Segment Start: Data shown
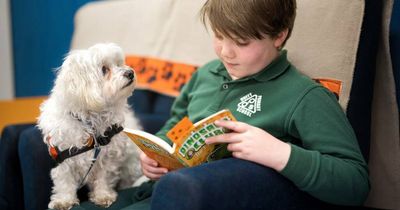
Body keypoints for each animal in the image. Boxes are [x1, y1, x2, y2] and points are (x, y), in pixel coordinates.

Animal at [37, 42, 143, 210]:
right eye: (104, 69)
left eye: (119, 64)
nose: (130, 72)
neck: (90, 122)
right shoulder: (61, 156)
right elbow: (64, 181)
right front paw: (64, 200)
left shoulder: (108, 158)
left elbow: (104, 177)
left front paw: (103, 195)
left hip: (131, 165)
Segment End: Data shown
**About this exercise**.
Write the data above out again exactly, every line of it, and exclude the pictures.

**Answer space**.
Body keypoints for each animal in the image. Boxes are [x1, y1, x2, y2] and points are (x, y), in pixel coordinates.

Animal at [37, 42, 143, 210]:
right eye: (104, 69)
left eye: (119, 64)
nose: (130, 72)
neck: (90, 122)
right shoulder: (61, 156)
right elbow: (64, 181)
right front paw: (64, 200)
left shoulder: (108, 158)
left elbow: (104, 177)
left front paw: (103, 195)
left hip: (131, 165)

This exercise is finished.